Question

find the values of b and c which will make f(x) continuous for all real numbers if
f(x) = x+1 abs(x-2) <1
x^2+bx+c abs(x-2) >=1

Answer 1

its the absolute values that are throwing me off.
it's in the left braces
and the second one is greater than or equal to, sorry for any confusion.

Answer 2

first off what does
\[|x-2|<1\] really mean? it means
\[-1<x-2<1\] i.e.
\[1<x<3\] so we are only concerned with the points x = 1 and x = 3 where the definition of the function changes

Answer 3

so here is what you do. replace x by 1 in both formulas and set them equal. you get
\[1+1=1+b+c\]

Answer 4

so you know
\[b+c=1\]

Answer 5

To be continuous, the two pieces must equal the same value when one piece switches to another (i.e. - x={1,3}).
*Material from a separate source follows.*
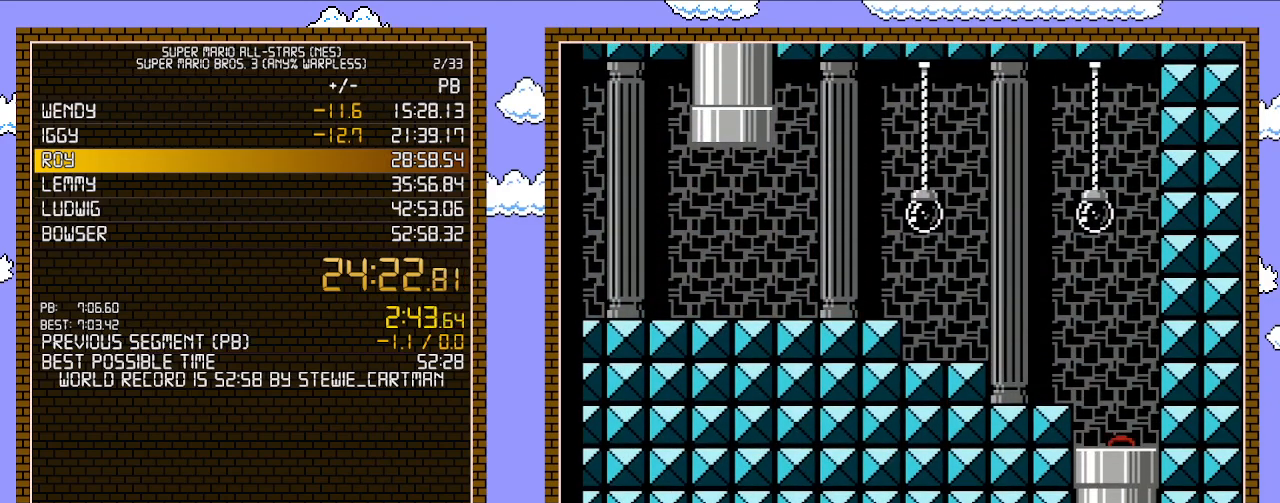
{"buttons": ["B", "DPAD_LEFT"], "events": []}
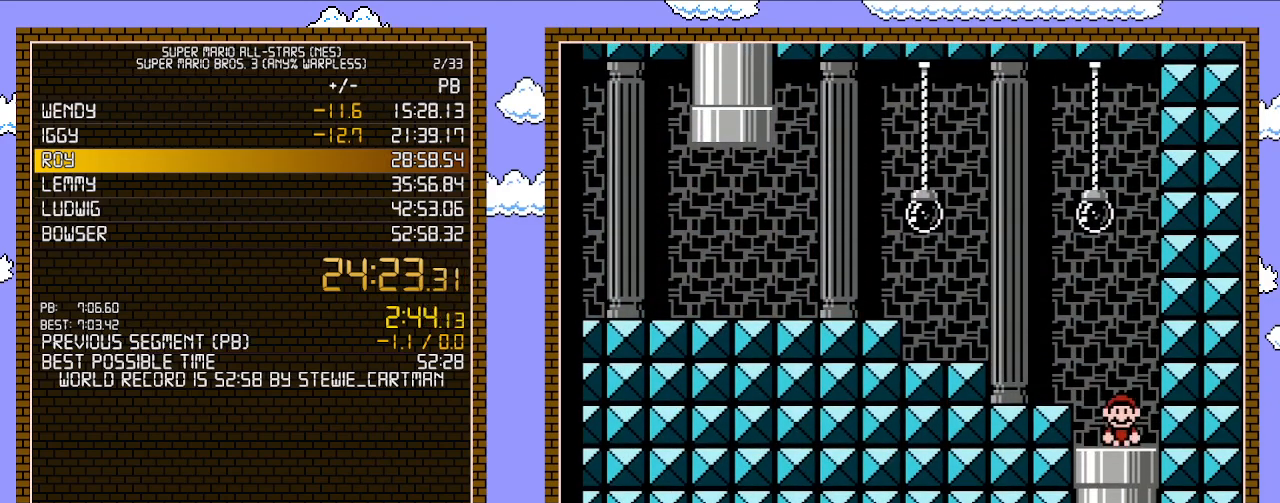
{"buttons": ["B", "DPAD_LEFT"], "events": [[367, "A", "down"], [467, "A", "up"]]}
Thus:\[(1)+1=(1)^2+b(1)+c \text{ and }(3)+1=(3)^2+b(3)+c\]\[1=b+c\text{ and } -5=3b+c\]The solution of this system of equations is:\[b=-3 \text{ and } c=4\]

Answer 6

now replace x by 3 in both formulas. you get
\[3+1=9+3a+c\] so
\[3a+c=-5\]

Answer 7

damn i used a instead of b sorry i will rewrite it

Answer 8

It's done already, dude.

Answer 9

that makes so much sense, thank you!

Answer 10

you get
\[3+1=9+3b+c\] so
\[3b+c=-5\] now solve the system
\[b+c=1\]
\[3b+c=-5\] etc